Reptielen en amfibieën zijn koudbloedige dieren. In tegenstelling tot vogels en zoogdieren hebben ze geen constante lichaamstemperatuur. Om te overleven moeten ze het hebben van een uitwendige warmtebron, namelijk de zon. Door afwisselend de zon en de schaduw op te zoeken regelen reptielen zo hun lichaamswarmte. Amfibieën als kikkers gaan in de zon zitten of in het ondiepe, warmere water vlak bij de oever. Om af te koelen zoeken zij het diepere, koudere water op. Op deze manier kunnen ze hun lichaamstemperatuur toch vrij constant houden. Ze hebben deze hogere temperatuur nodig voor het goed functioneren van hun stofwisseling. Bij te lage temperaturen zijn ze traag en ook verteert hun voedsel niet meer zo goed. Als de dagen gaan korten en de zon het geleidelijk laat afweten, wordt het te koud voor deze dieren. Ze gaan steeds minder eten en zoeken uiteindelijk een vorstvrij plekje op om te overwinteren. Het is van groot belang om met een lege maag aan de winterrust te beginnen. De maaginhoud kan anders gaan gisten, wat de dood tot gevolg kan hebben.
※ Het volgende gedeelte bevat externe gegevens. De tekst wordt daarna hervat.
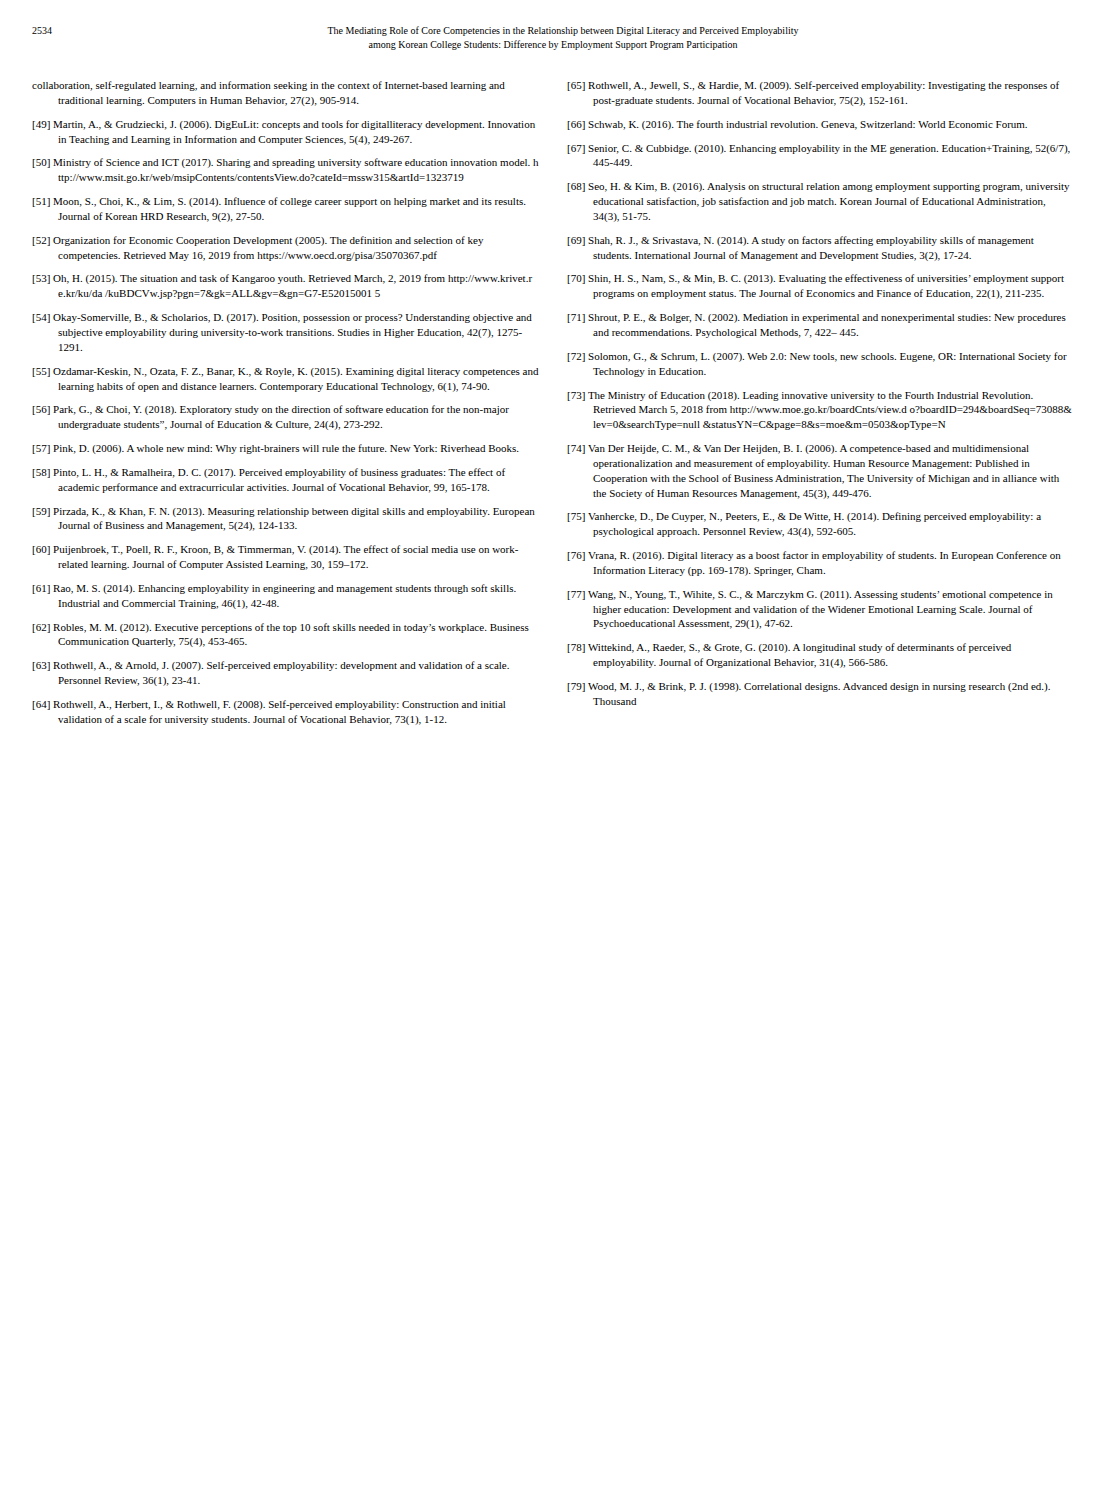2534 The Mediating Role of Core Competencies in the Relationship between Digital Literacy and Perceived Employability among Korean College Students: Difference by Employment Support Program Participation
collaboration, self-regulated learning, and information seeking in the context of Internet-based learning and traditional learning. Computers in Human Behavior, 27(2), 905-914.
[49] Martin, A., & Grudziecki, J. (2006). DigEuLit: concepts and tools for digitalliteracy development. Innovation in Teaching and Learning in Information and Computer Sciences, 5(4), 249-267.
[50] Ministry of Science and ICT (2017). Sharing and spreading university software education innovation model. http://www.msit.go.kr/web/msipContents/contentsView.do?cateId=mssw315&artId=1323719
[51] Moon, S., Choi, K., & Lim, S. (2014). Influence of college career support on helping market and its results. Journal of Korean HRD Research, 9(2), 27-50.
[52] Organization for Economic Cooperation Development (2005). The definition and selection of key competencies. Retrieved May 16, 2019 from https://www.oecd.org/pisa/35070367.pdf
[53] Oh, H. (2015). The situation and task of Kangaroo youth. Retrieved March, 2, 2019 from http://www.krivet.re.kr/ku/da /kuBDCVw.jsp?pgn=7&gk=ALL&gv=&gn=G7-E52015001 5
[54] Okay-Somerville, B., & Scholarios, D. (2017). Position, possession or process? Understanding objective and subjective employability during university-to-work transitions. Studies in Higher Education, 42(7), 1275-1291.
[55] Ozdamar-Keskin, N., Ozata, F. Z., Banar, K., & Royle, K. (2015). Examining digital literacy competences and learning habits of open and distance learners. Contemporary Educational Technology, 6(1), 74-90.
[56] Park, G., & Choi, Y. (2018). Exploratory study on the direction of software education for the non-major undergraduate students”, Journal of Education & Culture, 24(4), 273-292.
[57] Pink, D. (2006). A whole new mind: Why right-brainers will rule the future. New York: Riverhead Books.
[58] Pinto, L. H., & Ramalheira, D. C. (2017). Perceived employability of business graduates: The effect of academic performance and extracurricular activities. Journal of Vocational Behavior, 99, 165-178.
[59] Pirzada, K., & Khan, F. N. (2013). Measuring relationship between digital skills and employability. European Journal of Business and Management, 5(24), 124-133.
[60] Puijenbroek, T., Poell, R. F., Kroon, B, & Timmerman, V. (2014). The effect of social media use on work-related learning. Journal of Computer Assisted Learning, 30, 159–172.
[61] Rao, M. S. (2014). Enhancing employability in engineering and management students through soft skills. Industrial and Commercial Training, 46(1), 42-48.
[62] Robles, M. M. (2012). Executive perceptions of the top 10 soft skills needed in today’s workplace. Business Communication Quarterly, 75(4), 453-465.
[63] Rothwell, A., & Arnold, J. (2007). Self-perceived employability: development and validation of a scale. Personnel Review, 36(1), 23-41.
[64] Rothwell, A., Herbert, I., & Rothwell, F. (2008). Self-perceived employability: Construction and initial validation of a scale for university students. Journal of Vocational Behavior, 73(1), 1-12.
[65] Rothwell, A., Jewell, S., & Hardie, M. (2009). Self-perceived employability: Investigating the responses of post-graduate students. Journal of Vocational Behavior, 75(2), 152-161.
[66] Schwab, K. (2016). The fourth industrial revolution. Geneva, Switzerland: World Economic Forum.
[67] Senior, C. & Cubbidge. (2010). Enhancing employability in the ME generation. Education+Training, 52(6/7), 445-449.
[68] Seo, H. & Kim, B. (2016). Analysis on structural relation among employment supporting program, university educational satisfaction, job satisfaction and job match. Korean Journal of Educational Administration, 34(3), 51-75.
[69] Shah, R. J., & Srivastava, N. (2014). A study on factors affecting employability skills of management students. International Journal of Management and Development Studies, 3(2), 17-24.
[70] Shin, H. S., Nam, S., & Min, B. C. (2013). Evaluating the effectiveness of universities’ employment support programs on employment status. The Journal of Economics and Finance of Education, 22(1), 211-235.
[71] Shrout, P. E., & Bolger, N. (2002). Mediation in experimental and nonexperimental studies: New procedures and recommendations. Psychological Methods, 7, 422– 445.
[72] Solomon, G., & Schrum, L. (2007). Web 2.0: New tools, new schools. Eugene, OR: International Society for Technology in Education.
[73] The Ministry of Education (2018). Leading innovative university to the Fourth Industrial Revolution. Retrieved March 5, 2018 from http://www.moe.go.kr/boardCnts/view.d o?boardID=294&boardSeq=73088&lev=0&searchType=null &statusYN=C&page=8&s=moe&m=0503&opType=N
[74] Van Der Heijde, C. M., & Van Der Heijden, B. I. (2006). A competence‐based and multidimensional operationalization and measurement of employability. Human Resource Management: Published in Cooperation with the School of Business Administration, The University of Michigan and in alliance with the Society of Human Resources Management, 45(3), 449-476.
[75] Vanhercke, D., De Cuyper, N., Peeters, E., & De Witte, H. (2014). Defining perceived employability: a psychological approach. Personnel Review, 43(4), 592-605.
[76] Vrana, R. (2016). Digital literacy as a boost factor in employability of students. In European Conference on Information Literacy (pp. 169-178). Springer, Cham.
[77] Wang, N., Young, T., Wihite, S. C., & Marczykm G. (2011). Assessing students’ emotional competence in higher education: Development and validation of the Widener Emotional Learning Scale. Journal of Psychoeducational Assessment, 29(1), 47-62.
[78] Wittekind, A., Raeder, S., & Grote, G. (2010). A longitudinal study of determinants of perceived employability. Journal of Organizational Behavior, 31(4), 566-586.
[79] Wood, M. J., & Brink, P. J. (1998). Correlational designs. Advanced design in nursing research (2nd ed.). Thousand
Er dreigt nog een gevaar en dat zijn de minder koude winters de laatste tijd. De temperatuur van de overwinteringplek van reptielen en amfibieën is ongeveer 4 tot 5 graden. De stofwisseling staat dan zo goed als stil. Het hart klopt misschien enkele keren per minuut. Het dier teert nu op het in de zomer opgeslagen reservevoedsel. Helaas voor deze dieren zijn koude winters de laatste jaren een zeldzaamheid. Door de hogere temperaturen blijft het dier actiever en zal meer van het reservevoedsel opnemen. Hierdoor kan het dier verzwakken, wat zelfs tot de dood kan leiden. Uit een Engels onderzoek aan de Gewone pad Bufo bufo blijkt dat door het warmer worden van het klimaat de lichaamsconditie van vrouwtjes afneemt. Dit tengevolge van een verminderde energieopname tijdens de lente en zomerperiode als door een hoger verbruik van de in het lichaam opgeslagen vetvoorraad in de warme winter. De lichaamsconditie daalt hierdoor, wat weer resulteert in kleinere legsels, omdat deze afhangen van de grootte van de vrouwtjespad. De verminderde conditie gaat gepaard met een hoger sterftecijfer bij overwinterende dieren. De vetvoorraden die tijdens de zomer in het lichaam zijn opgeslagen, blijken onvoldoende om de winter goed door te komen. De overlevende dieren starten hun voortplantingsseizoen in een zwakkere positie en zijn dan zeer kwetsbaar voor allerlei infecties. Verder is bij terrariumhouders al decennia lang bekend dat als dieren uit gematigde streken de winterslaap wordt onthouden, het erg moeilijk wordt om nakweek te krijgen.